**本文:**
-*-
先行事例としてはHISのユニバーサルツーリズムデスクによる商品展開がある。

制限された旅行を変化させ、全員が楽しめる旅行を作りたいと考えた。

 

普及しない原因の分析

1                準備されたパッケージは消費者のニーズに合っていない

  ←現状、ユニバーサルデザインを必要とする人々の7割は個人で手配を行っている。

2                観光事業者がユニバーサルツーリズムに消極的な状況にある。

→そのため、今ある健常者の旅行をユニバーサルにデザインしなおすことが必要だと考えられる。

 

現状の課題解決のための提案 「食×自動運転」

現状として、移動にハードルを感じる対象者が多い。しかし移動は旅行への関わりが深く、それが楽しみにもなる。

そこに誰でも楽しめるコンテンツである買い物や食事を掛け合わせる。

 

自動運転を利用した先行モデル

・「富士見高原天空カート」

だれでも負担なく移動を楽しめる。移動後の移動も楽になる(荷物の運搬が可能)

・「BOLDLY」 地域の人の足になる新たな移動方法。

 

 

 

これらのアイデアをもとにして、

→自動運転による広域での食べ歩きを実現するのがよいのではないか?

移動のハードルを解消しながら、旅行の魅力を高める

 

今後の展望

特定のモデル地域での開催し、その後は全国へ展開していく。

 

施策のメリット

・全国に展開可能と考えられるモデルである。

・ユニバーサルデザインへの意識の向上。

・健常者の現状の課題への意識が高まる契機となる。

・観光体験の価値の高まり

 

考えられる課題への対応

全国への展開は可能か?→潜在的な顧客層は多く、需要は大きいと考えている。

事業者の意識向上にはつながるのか?→施策と同時並行的にセミナーを開催する。

 

<質疑応答パート>

・自動運転と食の組み合わせは面白いと感じたものの、免許等の運転者の管理はどうなるのか、自動運転に対する技術的な課題への展望について教えてほしい。

→免許がない状態での自動運転の実現が求められる。中国のバス等の先行事例はあるため、不可能ではないと考えている。

・パッケージツアーとして、今回の施策を利用することは考えているか。

→主眼は健常者も巻き込んだ、公共交通機関的な立ち位置にすることが施策の主眼である。

そのため現状ではパッケージ化は想定していない。

・移動というハードルに対し”自動“がどのように作用するのか。

→自動運転が一種のレジャーになるのではないかと考えている。また各家庭・団体にあった容易な移動を実現することで、移動障壁を取り除けると考える。

・プランが実装できるタイミングは、自動運転が普通になっているのではないか。その中で特別感を演出することは本当にできるのか。
-*-
**データ抜粋:**
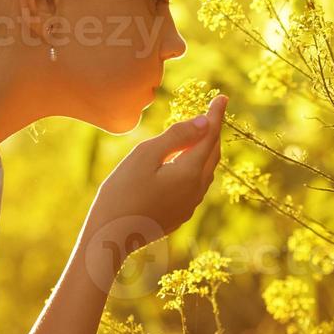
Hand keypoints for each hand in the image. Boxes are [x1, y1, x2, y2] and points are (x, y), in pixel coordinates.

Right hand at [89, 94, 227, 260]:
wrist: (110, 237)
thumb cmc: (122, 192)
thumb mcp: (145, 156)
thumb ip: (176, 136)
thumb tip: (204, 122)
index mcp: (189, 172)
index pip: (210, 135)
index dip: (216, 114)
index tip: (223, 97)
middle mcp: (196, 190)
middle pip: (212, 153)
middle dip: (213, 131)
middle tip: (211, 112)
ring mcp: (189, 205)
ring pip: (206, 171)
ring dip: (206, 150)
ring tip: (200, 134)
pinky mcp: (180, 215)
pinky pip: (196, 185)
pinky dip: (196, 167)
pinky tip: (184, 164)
-*-
**作業内容:**
1. ユニバーサルツーリズムについての本文では、ユニバーサルデザインを必要とする人々のうち、個人で手配を行っているのは何割とされているか。
2. ユニバーサルツーリズムについての本文を、最後の文の後から書き継げ。

**記述解答:**
1. 7割である。

2.
→そのような視点は確かに不足していた。しかしながら現代のレンタカー的な扱いとして、一種の楽しみにはつながるのではないか

                                                                                                          

「広義に捉えると、既にユニバーサルが実現されている分野もあるのかも知れない。ライドシェア等の拡充に伴って情報×移動が実現できる可能性がある。」

 

 

◇全体を通した合同ゼミの感想

「山口ではユニバーサルデザインに触れることが少ない。東京的な視点が面白い。次は山口で会いましょう」

「議論の前提の部分の分析が十分にされていると感じた。定義を考えることの重要性を考えさせられた。今後に活用したい。」

 

 

16:55〜17:05 休憩

 

17:05〜17:45 卒論検討(生徒A,B,C,D)

 

卒論検討

生徒A

大枠は固まってきた。各節を論理的に整合性がとれるように整理する。

 

生徒B

CQRQの整理を前回までは行っていたものの、結論ありきだった。

もう一年時間ができたので、今後は再構築していく。

2月3日の卒論発表では、とりあえず中間発表を行う

・今回の卒論検討で行ったこと

パルクールのナッジに関するアイデア出し

・アスレチックは大人でもするものの、一方で施設の利用にとどまる

拡大のために必要な視点を持つとよいものが作れる。

 

生徒C

これからインタビューを行うため、その内容づくりを話し合った。

・自分が売買するときより 消費者オア売り手の立場がはっきりしていないときのシチュエーション(金銭を伴わない関係)→先行研究調査

例えば・・・利用しているところと同じ質の新しい店が出来たら、コスパがよかったら乗り換えるか? 具体的には日用品では?美容院では?

 

卒論の内容 「半市場経済を探す」→ライブハウスに落とし込んで調査を進めていく

相手がだれであっても成り立つ市場経済と対照的 贈与交換に近い関係性。

路上ライブが一例

反市場経済の例を挙げ、精査していく。

 

「市場経済や贈与には経済学・社会学・人類学による定義がされている。参照し規定し明確化すること」

 

生徒D

独立系の書店の創業について

2000年から活発化。(盛り上がっている)

開業動機と完成した店舗の関係性について調査した。

サンプルを増やしたかったため、ネット検索できる共通点を見つけ出した。

CQ→「なぜ」ではなく、仮説の肯定・否定を盛り込む形に変更する。

広く浅く150程度を分析

 

「できれば分析をしてカテゴライズ・タイプ化すると、各タイプへのインタビューが可能になり、議論が立体的になる」

 

客側の分析は行わない

「店主と顧客間の分析をするのがよいかもしれない」

 

最後に

伝達事項

 四年生から一言→追い出しコンパ時に行う

追い出しコンパは卒論発表会の後。

四年生は一言を考えておいてください。

 

今年度の通常授業は本日で終了です。